Un de mes collègues a suggéré aujourd’hui de créer un outil pour identifier « qui n’appartenait pas à l’entreprise » sur certains canaux de communication partagés avec nos clients et partenaires. D’un usage courant, son expression était tout à fait innocente. Il ne savait pas que je l’abhorrais et que j’allais réagir en lui disant qu’un tel outil devait renvoyer 100 % des inscrits !

À l’instar de tous les lecteurs de cet article, je « travaille pour », mais je « n’appartiens pas à » l’entreprise qui me verse un salaire chaque mois en échange de mon savoir-faire, de mon travail et de mes meilleurs efforts pour la réussite des missions qu’elle me confie.

En m’insurgeant de la sorte, je fais sans doute naitre la suspicion chez les employeurs et les consultants qui se désolent de la faiblesse du « sentiment d’appartenance à l’entreprise » et comptent bien y remédier. N’y voyez pourtant aucun signe de désintérêt pour la réussite de mon entreprise et pour mon travail. Je n’ai tout simplement jamais appartenu à personne, que ce soit un employeur, une association, un parti, un club, une « fac » ou un lycée.
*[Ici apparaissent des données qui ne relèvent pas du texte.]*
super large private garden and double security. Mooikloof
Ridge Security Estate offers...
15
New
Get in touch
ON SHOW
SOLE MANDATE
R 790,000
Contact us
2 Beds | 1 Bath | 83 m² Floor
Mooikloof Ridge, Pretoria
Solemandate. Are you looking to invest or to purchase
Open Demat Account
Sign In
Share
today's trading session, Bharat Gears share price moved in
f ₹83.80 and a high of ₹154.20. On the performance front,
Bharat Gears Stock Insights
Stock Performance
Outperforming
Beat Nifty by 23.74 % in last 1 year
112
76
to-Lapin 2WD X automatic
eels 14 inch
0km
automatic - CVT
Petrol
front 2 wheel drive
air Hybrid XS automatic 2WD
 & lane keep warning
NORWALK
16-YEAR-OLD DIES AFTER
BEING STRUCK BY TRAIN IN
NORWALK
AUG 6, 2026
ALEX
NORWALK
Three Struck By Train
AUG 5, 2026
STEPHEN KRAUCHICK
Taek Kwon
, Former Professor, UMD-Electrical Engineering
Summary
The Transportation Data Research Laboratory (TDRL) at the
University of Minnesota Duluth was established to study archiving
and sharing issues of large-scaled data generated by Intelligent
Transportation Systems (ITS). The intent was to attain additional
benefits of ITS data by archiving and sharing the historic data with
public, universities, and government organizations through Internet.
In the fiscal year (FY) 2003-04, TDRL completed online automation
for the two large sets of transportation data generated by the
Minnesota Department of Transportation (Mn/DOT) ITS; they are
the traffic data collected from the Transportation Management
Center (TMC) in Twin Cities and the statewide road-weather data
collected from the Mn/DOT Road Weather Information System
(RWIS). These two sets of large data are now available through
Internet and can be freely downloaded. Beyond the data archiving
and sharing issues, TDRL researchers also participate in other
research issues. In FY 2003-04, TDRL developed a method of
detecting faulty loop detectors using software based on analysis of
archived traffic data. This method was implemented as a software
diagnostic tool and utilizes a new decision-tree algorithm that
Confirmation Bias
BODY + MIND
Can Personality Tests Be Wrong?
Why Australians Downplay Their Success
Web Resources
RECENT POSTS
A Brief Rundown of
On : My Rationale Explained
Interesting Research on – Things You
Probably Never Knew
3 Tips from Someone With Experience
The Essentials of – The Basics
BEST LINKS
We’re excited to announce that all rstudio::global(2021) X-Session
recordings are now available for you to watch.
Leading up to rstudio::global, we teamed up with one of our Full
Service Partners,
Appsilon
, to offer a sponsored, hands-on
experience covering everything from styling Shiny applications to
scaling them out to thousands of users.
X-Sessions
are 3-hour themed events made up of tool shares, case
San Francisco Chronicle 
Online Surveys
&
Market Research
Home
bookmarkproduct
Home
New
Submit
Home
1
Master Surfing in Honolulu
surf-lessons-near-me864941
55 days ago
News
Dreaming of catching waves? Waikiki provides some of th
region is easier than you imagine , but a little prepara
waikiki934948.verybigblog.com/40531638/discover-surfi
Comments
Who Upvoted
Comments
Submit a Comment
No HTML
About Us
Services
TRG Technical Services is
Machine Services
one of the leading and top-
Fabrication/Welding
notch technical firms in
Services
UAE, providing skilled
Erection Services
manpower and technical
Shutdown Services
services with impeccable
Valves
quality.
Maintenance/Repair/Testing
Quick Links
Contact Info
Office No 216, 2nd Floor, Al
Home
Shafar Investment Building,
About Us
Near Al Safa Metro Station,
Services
J’ai seulement « travaillé », je me suis « impliqué », j’ai « adhéré », « pratiqué » ou « étudié » pour, dans, à…

En fait, je n’ai jamais compris comment on pouvait se complaire à utiliser, pour se présenter, un vocabulaire relevant du servage et de l’esclavage, pratiques officiellement abolies en France en 1779 pour la première et en 1848 pour la seconde (Wikipédia m’a susurré que la réalité est plus sombre, que l’esclavage a perduré dans les colonies et que les travaux forcés, qui peuvent y être assimilés, n’ont été abolis en France qu’en 1946).

Bref, si nous nous rencontrons un jour, évitez de vous présenter en me disant « j’appartiens à », cela vous épargnera un sourire narquois à votre encontre et vous méritez mieux qu’un objet !

La suite est un complément apporté le 11/12/2020

On m’a demandé en privé :

Le fait de développer un sentiment d’appartenance n’est il pas un atout au travail d’équipe ?

Il semble donc nécessaire de préciser mon propos…

Le sentiment de faire partie d’une équipe que l’on apprécie, l’envie de se montrer à la hauteur des tâches que l’on nous confie et d’être aux yeux de tous un collègue sur qui on peut compter et qui apporte une compétence solide, la fierté de contribuer à un projet « noble » qui dépasse ce que nous pourrions faire seul, la conviction que l’intelligence collective du groupe nous emmène plus haut et plus loin, comptent évidemment beaucoup dans la motivation, l’engagement et le bien-être au travail, et l’entreprise ne peut qu’en profiter. Je ne vois rien de mal à cela. Cet état d’esprit est indéniablement un atout pour l’entreprise et il est de son intérêt – et de sa responsabilité – de créer un climat de confiance, qui en favorise l’éclosion et le développement.

Mais c’est le vocabulaire que je fustige. Je n’appartiens pas plus à mon employeur que vous n’appartenez au vôtre. Nous n’avons aucun identifiant tatoué dans l’oreille ou sur le bras indiquant que notre maitre est l’un ou l’autre. Cette révolte sémantique n’est pas neuve chez moi. Aussi loin que je me souvienne, ce vocabulaire m’a heurté. L’esclavage perdure de nos jours, y compris en France, dans des appartements bourgeois ou dans des ateliers clandestins. Il faudrait demander aux personnes qui en sont victimes ce qu’elles pensent du fait d’appartenir à un tiers.